Em verdade, não fora um criminoso, no meu próprio
conceito. A filosofia do imediatismo, porém, absorvera-me. A
existência terrestre, que a morte transformara, não fora
assinalada de lances diferentes da craveira comum.
Filho de pais talvez excessivamente generosos, conquistara
meus títulos universitários sem maior sacrifício, compartilhara os
vícios da mocidade do meu tempo, organizara o lar, conseguira
filhos, perseguira situações estáveis que garantissem a
tranqüilidade econômica do meu grupo familiar, mas, examinando
atentamente a mim mesmo, algo me fazia experimentar a noção de
tempo perdido, com a silenciosa acusação da consciência.
Habitara a Terra, gozara-lhe os bens, colhera as bênçãos da vida,
mas não lhe retribuíra ceitil do débito enorme.
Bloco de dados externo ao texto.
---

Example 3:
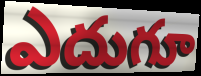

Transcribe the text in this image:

ఎదుగూ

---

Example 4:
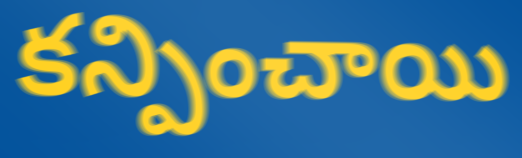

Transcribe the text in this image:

కన్పించాయి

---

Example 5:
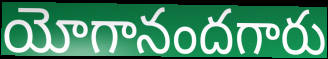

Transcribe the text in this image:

యోగానందగారు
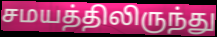
சமயத்திலிருந்து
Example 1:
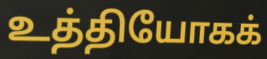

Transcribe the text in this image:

உத்தியோகக்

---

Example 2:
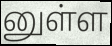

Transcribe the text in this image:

னுள்ள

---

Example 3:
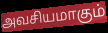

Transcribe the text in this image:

அவசியமாகும்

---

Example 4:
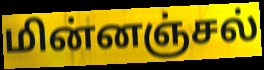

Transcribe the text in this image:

மின்னஞ்சல்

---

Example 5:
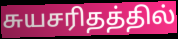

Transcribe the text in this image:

சுயசரிதத்தில்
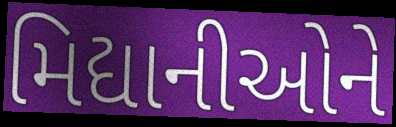
મિદ્યાનીઓને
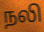
நலி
Tivera pais, cuja
generosidade e sacrifícios por mim nunca avaliei; esposa e filhos
que prendera, ferozmente, nas teias rijas do egoísmo destruidor.
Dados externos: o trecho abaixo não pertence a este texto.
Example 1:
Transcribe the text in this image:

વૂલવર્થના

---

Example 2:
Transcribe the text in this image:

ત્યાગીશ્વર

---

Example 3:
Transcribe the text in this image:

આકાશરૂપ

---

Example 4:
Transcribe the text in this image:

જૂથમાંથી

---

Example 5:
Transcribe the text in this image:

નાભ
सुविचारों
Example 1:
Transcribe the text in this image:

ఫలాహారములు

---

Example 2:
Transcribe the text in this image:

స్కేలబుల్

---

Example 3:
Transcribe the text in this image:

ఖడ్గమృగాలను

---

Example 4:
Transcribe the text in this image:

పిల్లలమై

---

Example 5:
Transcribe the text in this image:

Possuíra um lar que fechei a todos os que palmilhavam o deserto
da angústia. Deliciara-me com os júbilos da família, esquecido de
estender essa benção divina à imensa família humana, surdo a
comezinhos deveres de fraternidade.
Enfim, como a flor de estufa, não suportava agora o clima
das realidades eternas. Não desenvolvera os germes divinos que
o Senhor da Vida colocara em minh'alma. Sufocara-os,
criminosamente, no desejo incontido de bem estar. Não adestrara
órgãos para a vida nova. Era justo, pois, que aí despertasse à
maneira de aleijado que, restituído ao rio infinito da eternidade,
não pudesse acompanhar senão compulsoriamente a carreira incessante das águas; ou
como mendigo infeliz, que, exausto em pleno deserto, perambula à mercê de
impetuosos tufões.
Oh! amigos da Terra! quantos de vós podereis evitar o
caminho da amargura com o preparo dos campos interiores do
coração? Acendei vossas luzes antes de atravessar a grande
sombra. Buscai a verdade, antes que a verdade vos surpreenda.
Suai agora para não chorardes depois.